Ева сжалась, словно получила пощечину: так вот какой Бруно, разбивший Полю сердце своим непростительным упрямством! Упорно не желая понять отца, он каждый год обещал приехать к ним в гости и всегда находил какую-то отговорку. Наконец стало ясно, что он попросту не желает увидеться с отцом и познакомиться с сестрами.
Аннет де Лансель по-детски ликовала, сознавая, что именно она сумела воссоединить семью. Виконтесса не советовалась об этом ни с кем, кроме мужа, которого убедила, что поступает правильно.

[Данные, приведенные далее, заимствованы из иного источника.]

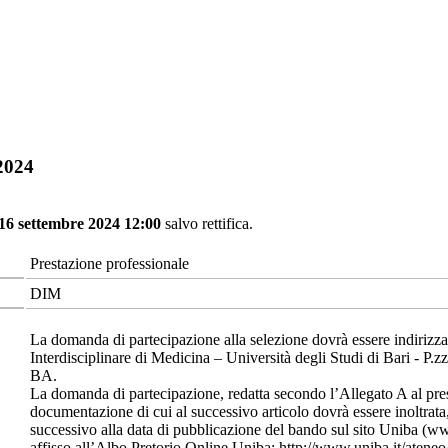
/2024
 16 settembre 2024 12:00
salvo rettifica.
Prestazione professionale
DIM
La domanda di partecipazione alla selezione dovrà essere indirizza
Interdisciplinare di Medicina – Università degli Studi di Bari - P
BA.
La domanda di partecipazione, redatta secondo l’Allegato A al pre
documentazione di cui al successivo articolo dovrà essere inoltrata
successivo alla data di pubblicazione del bando sul sito Uniba (ww
affisso all’Albo Pretorio Online Uniba: http://www.uniba.it/ateneo/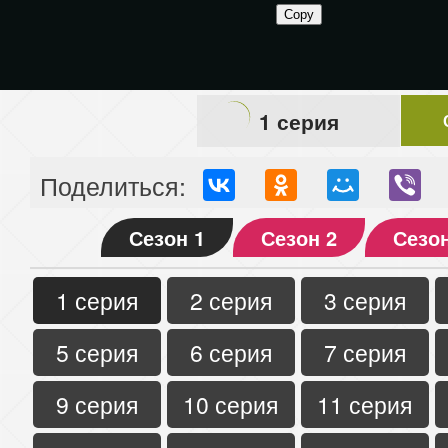
1 серия
Поделиться:
Сезон 1
Сезон 2
Сезон
1 серия
2 серия
3 серия
5 серия
6 серия
7 серия
9 серия
10 серия
11 серия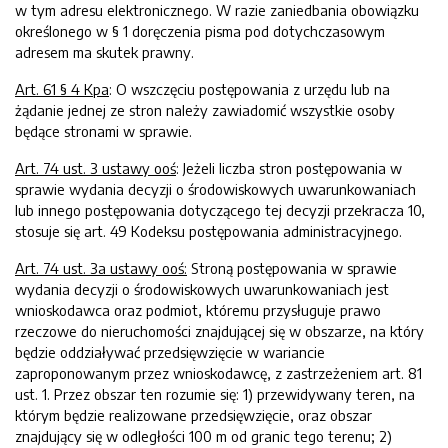
w tym adresu elektronicznego. W razie zaniedbania obowiązku
określonego w § 1 doręczenia pisma pod dotychczasowym
adresem ma skutek prawny.
Art. 61 § 4
Kpa
: O wszczęciu postępowania z urzędu lub na
żądanie jednej ze stron należy zawiadomić wszystkie osoby
będące stronami w sprawie.
Art.
74 ust. 3 ustawy ooś
: Jeżeli liczba stron postępowania w
sprawie wydania decyzji o środowiskowych uwarunkowaniach
lub innego postępowania dotyczącego tej decyzji przekracza 10,
stosuje się art. 49 Kodeksu postępowania administracyjnego.
Art. 74 ust. 3a
ustawy
ooś:
Stroną postępowania w sprawie
wydania decyzji o środowiskowych uwarunkowaniach jest
wnioskodawca oraz podmiot, któremu przysługuje prawo
rzeczowe do nieruchomości znajdującej się w obszarze, na który
będzie oddziaływać przedsięwzięcie w wariancie
zaproponowanym przez wnioskodawcę, z zastrzeżeniem art. 81
ust. 1. Przez obszar ten rozumie się: 1) przewidywany teren, na
którym będzie realizowane przedsięwzięcie, oraz obszar
znajdujący się w odległości 100 m od granic tego terenu; 2)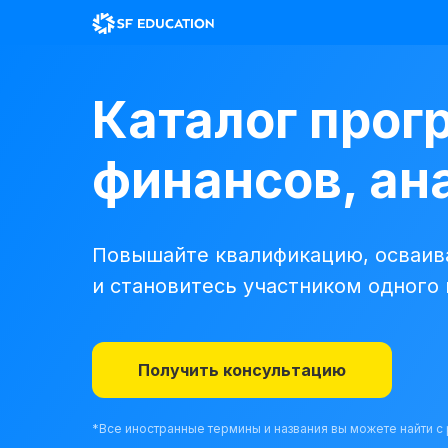
Каталог прог
финансов, ана
Повышайте квалификацию, осваива
и становитесь участником одного
Получить консультацию
*Все иностранные термины и названия вы можете найти 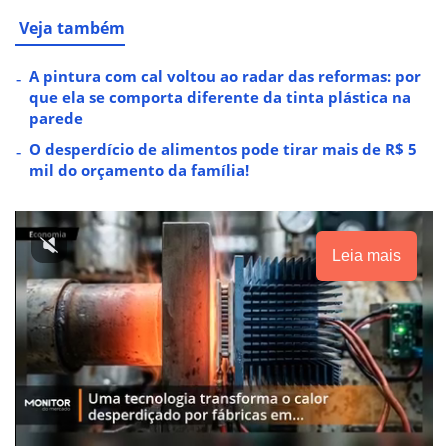
Veja também
A pintura com cal voltou ao radar das reformas: por
que ela se comporta diferente da tinta plástica na
parede
O desperdício de alimentos pode tirar mais de R$ 5
mil do orçamento da família!
Leia mais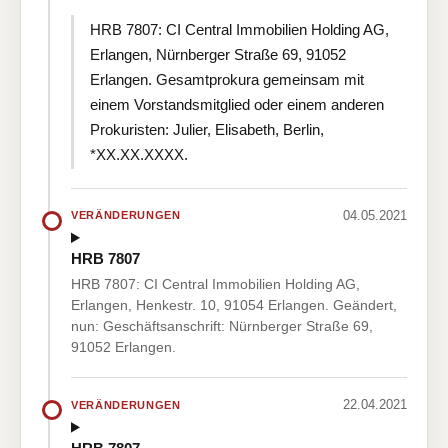
HRB 7807: CI Central Immobilien Holding AG,
Erlangen, Nürnberger Straße 69, 91052
Erlangen. Gesamtprokura gemeinsam mit
einem Vorstandsmitglied oder einem anderen
Prokuristen: Julier, Elisabeth, Berlin,
*XX.XX.XXXX.
04.05.2021
VERÄNDERUNGEN
HRB 7807
HRB 7807: CI Central Immobilien Holding AG,
Erlangen, Henkestr. 10, 91054 Erlangen. Geändert,
nun: Geschäftsanschrift: Nürnberger Straße 69,
91052 Erlangen.
22.04.2021
VERÄNDERUNGEN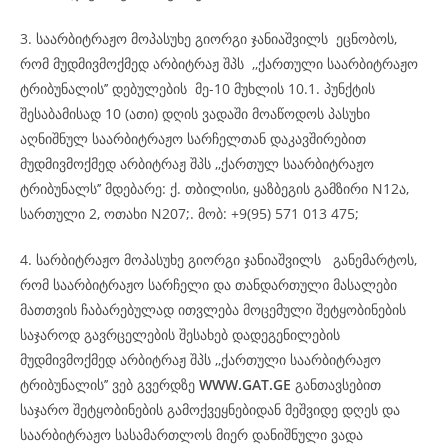
3. საარბიტრაჟო მოპასუხე გიორგი ჯანიაშვილს ეცნობოს,
რომ მუდმივმოქმედ არბიტრაჟ შპს ,,ქართული საარბიტრაჟო
ტრიბუნალის’’ დებულების მე-10 მუხლის 10.1. პუნქტის
შესაბამისად 10 (ათი) დღის ვადაში მოაწოდოს პასუხი
აღნიშნულ საარბიტრაჟო სარჩელთან დაკავშირებით
მუდმივმოქმედ არბიტრაჟ შპს ,,ქართულ საარბიტრაჟო
ტრიბუნალს’’ მდებარე: ქ. თბილისი, ყაზბეგის გამზირი N12ა,
სართული 2, ოთახი N207;. მობ: +9(95) 571 013 475;
4. სარბიტრაჟო მოპასუხე გიორგი ჯანიაშვილს განემარტოს,
რომ საარბიტრაჟო სარჩელი და თანდართული მასალები
მათთვის ჩაბარებულად ითვლება მოცემული შეტყობინების
საჯაროდ გავრცელების შესახებ დადეგენილების
მუდმივმოქმედ არბიტრაჟ შპს ,,ქართული საარბიტრაჟო
ტრიბუნალის’’ ვებ გვერდზე
WWW.GAT.GE
განთავსებით
საჯარო შეტყობინების გამოქვეყნებიდან მეშვიდე დღეს და
საარბიტრაჟო სასამართლოს მიერ დანიშნული ვადა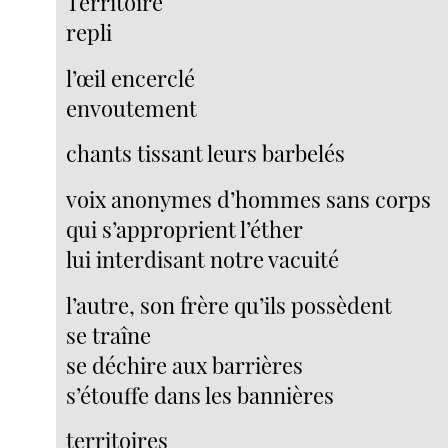
Territoire
repli
l’œil encerclé
envoutement
chants tissant leurs barbelés
voix anonymes d’hommes sans corps
qui s’approprient l’éther
lui interdisant notre vacuité
l’autre, son frère qu’ils possèdent
se traîne
se déchire aux barrières
s’étouffe dans les bannières
territoires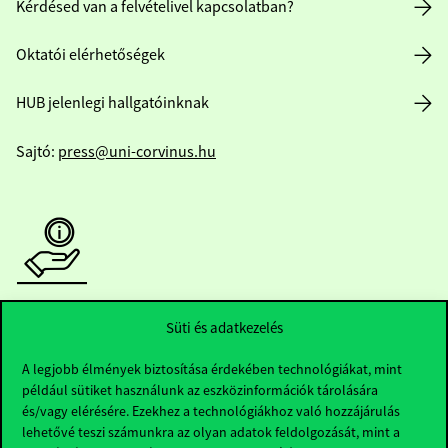
Kérdésed van a felvételivel kapcsolatban?
Oktatói elérhetőségek
HUB jelenlegi hallgatóinknak
Sajtó:
press@uni-corvinus.hu
Hasznos linkek
Süti és adatkezelés
A legjobb élmények biztosítása érdekében technológiákat, mint
például sütiket használunk az eszközinformációk tárolására
Nyitvatartás
és/vagy elérésére. Ezekhez a technológiákhoz való hozzájárulás
lehetővé teszi számunkra az olyan adatok feldolgozását, mint a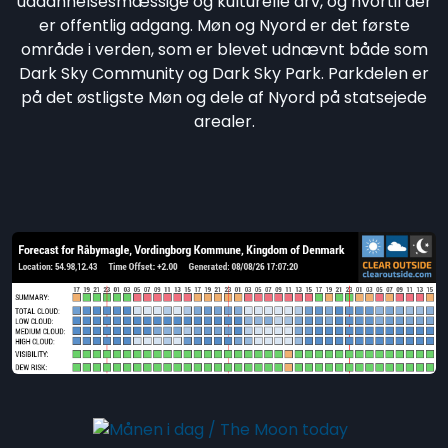
uddannelsesmæssige og kulturelle arv, og hvortil der
er offentlig adgang. Møn og Nyord er det første
område i verden, som er blevet udnævnt både som
Dark Sky Community og Dark Sky Park. Parkdelen er
på det østligste Møn og dele af Nyord på statsejede
arealer.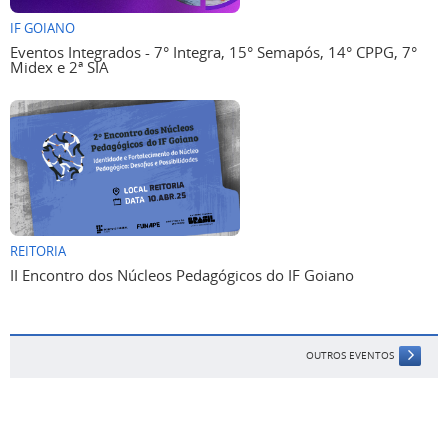
IF GOIANO
Eventos Integrados - 7° Integra, 15° Semapós, 14° CPPG, 7°
Midex e 2ª SIA
REITORIA
II Encontro dos Núcleos Pedagógicos do IF Goiano
OUTROS EVENTOS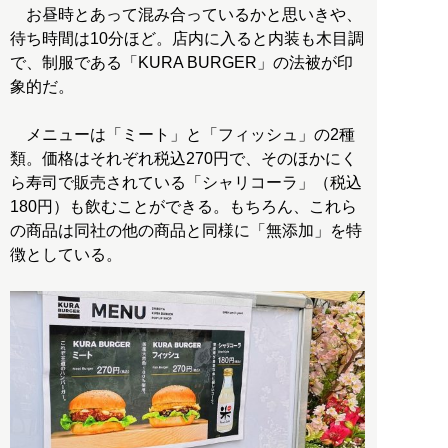
お昼時とあって混み合っているかと思いきや、
待ち時間は10分ほど。店内に入ると内装も木目調
で、制服である「KURA BURGER」の法被が印
象的だ。
メニューは「ミート」と「フィッシュ」の2種
類。価格はそれぞれ税込270円で、そのほかにく
ら寿司で販売されている「シャリコーラ」（税込
180円）も飲むことができる。もちろん、これら
の商品は同社の他の商品と同様に「無添加」を特
徴としている。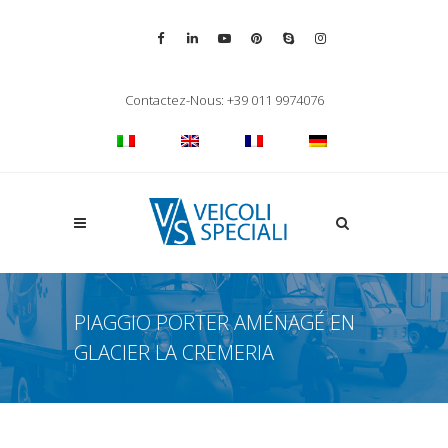
Vai alla pagina Facebook
Vai al profilo LinkedIn
Vai al canale YouTube
Vai al profilo Pinterest
Chiama su Skype
Vai al profilo Inst
Chiudi ricerca
Contactez-Nous: +39 011 9974076
Apri la ricerca
PIAGGIO PORTER AMÉNAGÉ EN
GLACIER LA CREMERIA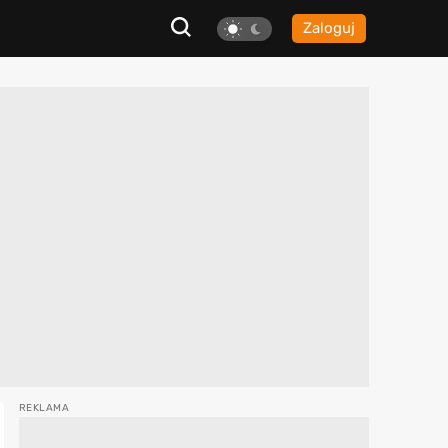
Zaloguj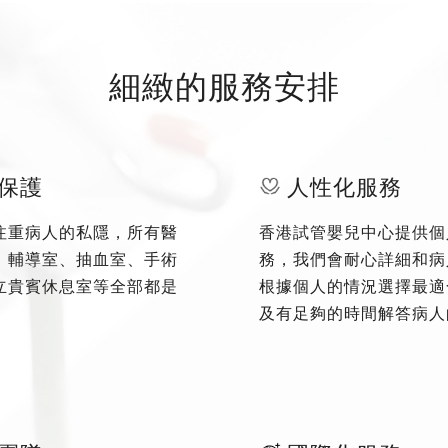
細緻的服務安排
保護
人性化服務
注重病人的私隱，所有醫
香港試管嬰兒中心提供個
、輔導室、抽血室、手術
務，我們會耐心詳細和病
立貴賓休息室等全部都是
根據個人的情況選擇最適
及有足夠的時間解答病人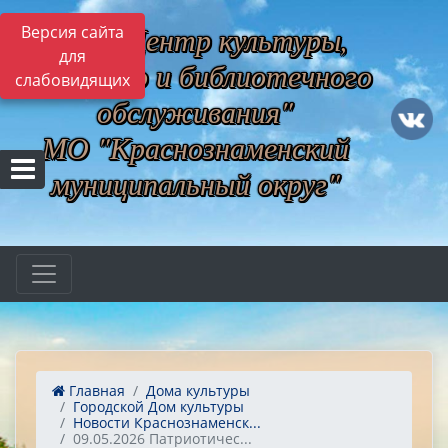
МБУ "Центр культуры,
Версия сайта
для
музейного и библиотечного
слабовидящих
обслуживания"
МО "Краснознаменский
муниципальный округ"
Главная
Дома культуры
Городской Дом культуры
Новости Краснознаменск...
09.05.2026 Патриотичес...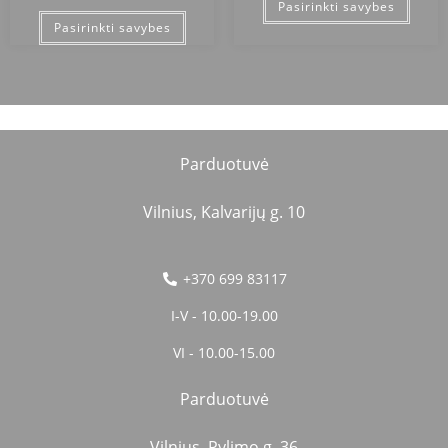
Pasirinkti savybes
Pasirinkti savybes
Parduotuvė
Vilnius, Kalvarijų g. 10
+370 699 83117
I-V - 10.00-19.00
VI - 10.00-15.00
Parduotuvė
Vilnius, Pylimo g. 36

Что касается Бруно, то если он и испытывал какие-либо чувства, то они были скрыты под маской привычной для него учтивой любезности, которую истинные аристократы умудрялись проявлять, даже поднимаясь на эшафот. Он обнял Поля так, словно они расстались на прошлой неделе, поцеловал руку Еве, вежливо пробормотав: «Добрый день, мадам», и церемонно, как сверстницам, пожал руки Фредди и Дельфине.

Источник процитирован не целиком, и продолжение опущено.